The fight against malaria is at a pivotal point. In recent years, the progress we have made against this disease has ground to a halt, particularly in countries that carry a high burden of the disease.
With new challenges such as climate change, conflict and increasing resistance to antimalarial drugs and insecticides, we risk a reversal of two decades of progress against this disease. We must act with urgency, building greater collaboration and investing more resources to ensure we do not backslide.
This year’s World Malaria Day theme – Gender, Health Equity, and Human Rights – is apt. It reminds us that to protect the gains we have made against malaria and end this disease for good, we must strive to achieve equity. To get there, we must make a deliberate effort to focus on the people most affected by malaria and invest more of our efforts to support them in confronting the disease. The more we can focus our resources on those with the greatest need, the better we can stand a chance at defeating malaria.
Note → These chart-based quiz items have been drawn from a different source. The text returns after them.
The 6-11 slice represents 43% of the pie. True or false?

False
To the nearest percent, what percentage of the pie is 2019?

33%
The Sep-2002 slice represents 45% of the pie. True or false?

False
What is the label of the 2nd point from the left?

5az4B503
In seeking to invest in places of greatest need, African countries must be front and center of our efforts. Sub-Saharan Africa carries the heaviest burden of the disease, with about 94% of all malaria cases and 95% of malaria deaths. People living in poverty in rural Africa bear the biggest brunt of malaria. Among that population, children under 5 and pregnant women are most affected. In 2022, an estimated 4 out of every 5 malaria-related deaths in the WHO African Region were among children under 5. Across the world, groups such as refugees, migrants, internally displaced people and indigenous communities are disproportionately affected by the disease. The first step towards beating malaria is ensuring equitable access to lifesaving tools for all these groups of people.
Such tools include the latest dual active ingredient insecticide-treated nets which are coated with two insecticides instead of one, making them more effective against mosquitoes that have built up resistance to standard nets. Other tools include seasonal malaria chemoprevention for children under 5, intermittent preventive treatment to protect pregnant women from the disease and indoor residual spraying (coating walls and other surfaces of a home with an insecticide). And lately, two new vaccines – RTS,S and R21 – have been added to the toolbox. Combined, and deployed in the areas of greatest need, these tools can be game-changing in the fight against malaria. For them to be most effective, the tools must be used together as part of comprehensive national malaria control plans.
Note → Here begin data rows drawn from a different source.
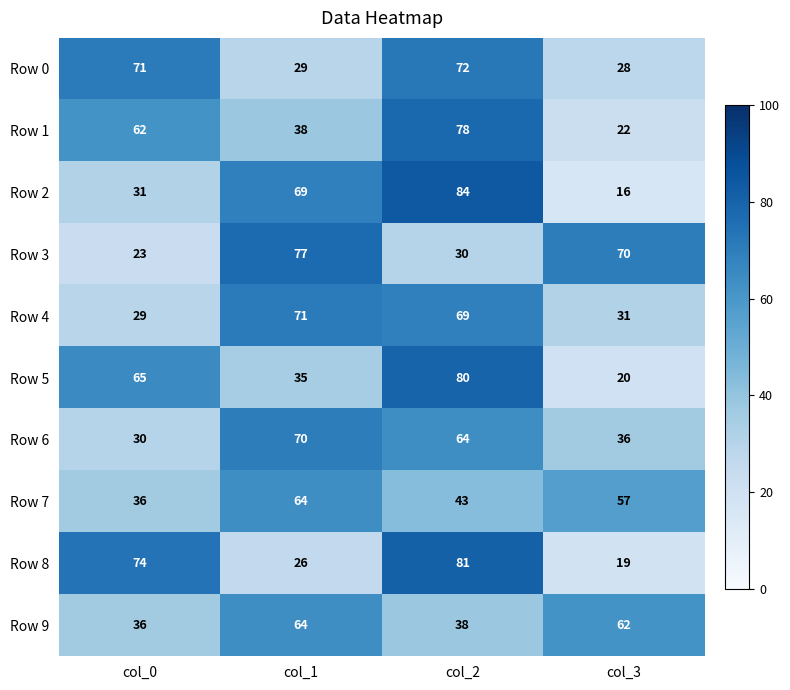

The Row 6 series shows 70 at col_1. True or false?

True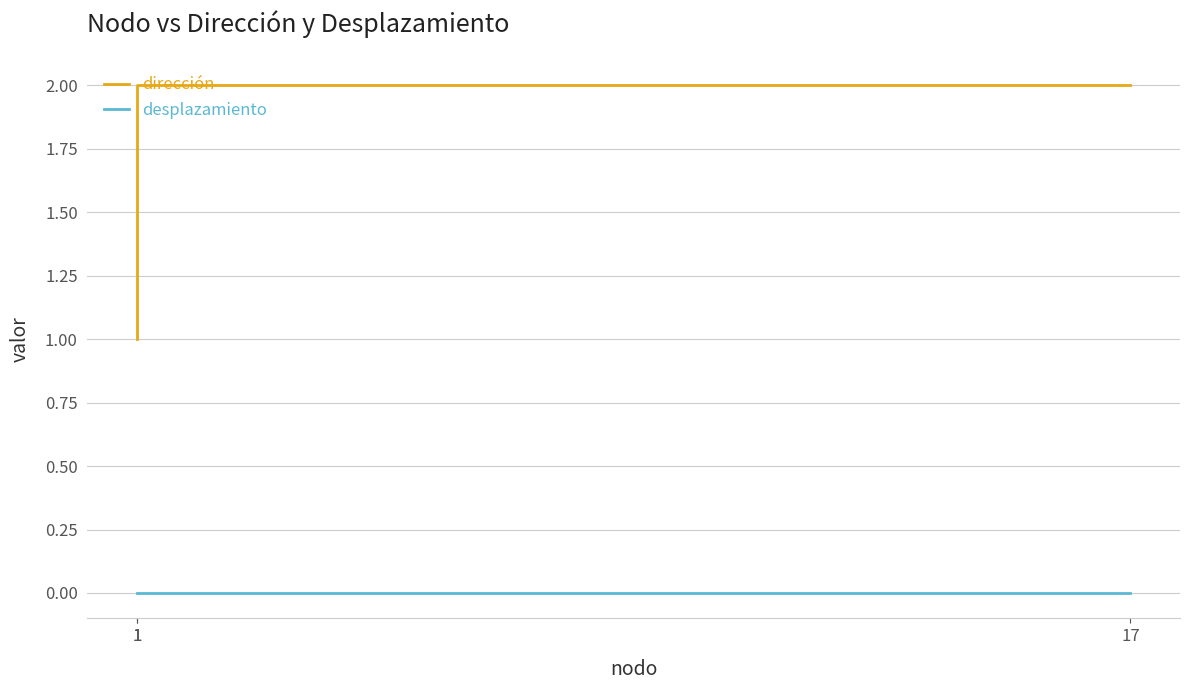

Is the value of desplazamiento at 17 greater than the value of dirección at 17?

No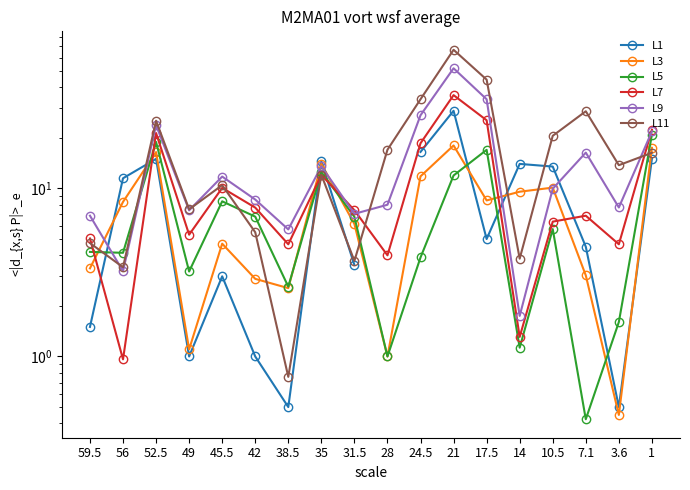

Between 52.5 and 10.5, which is larger?

52.5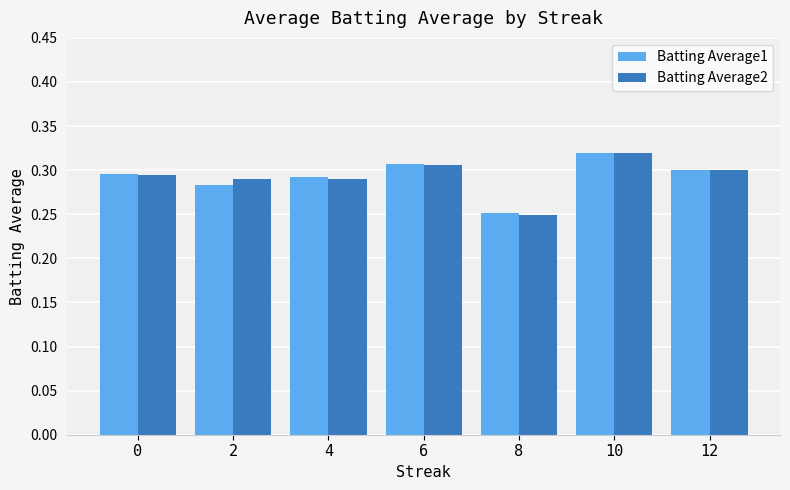

How many bars are there in total?

14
We must also find better ways to strengthen health and community systems that support the delivery of these lifesaving tools. At the heart of great health systems is the principle of equity. Through investments in building stronger primary health, as well as pursuing universal health coverage, we can strive to see that everyone, everywhere can access quality prevention and treatment services they need to fight and overcome malaria without suffering financial hardship.
To end malaria for good, we must be laser-focused on knocking down hurdles to achieving health equity.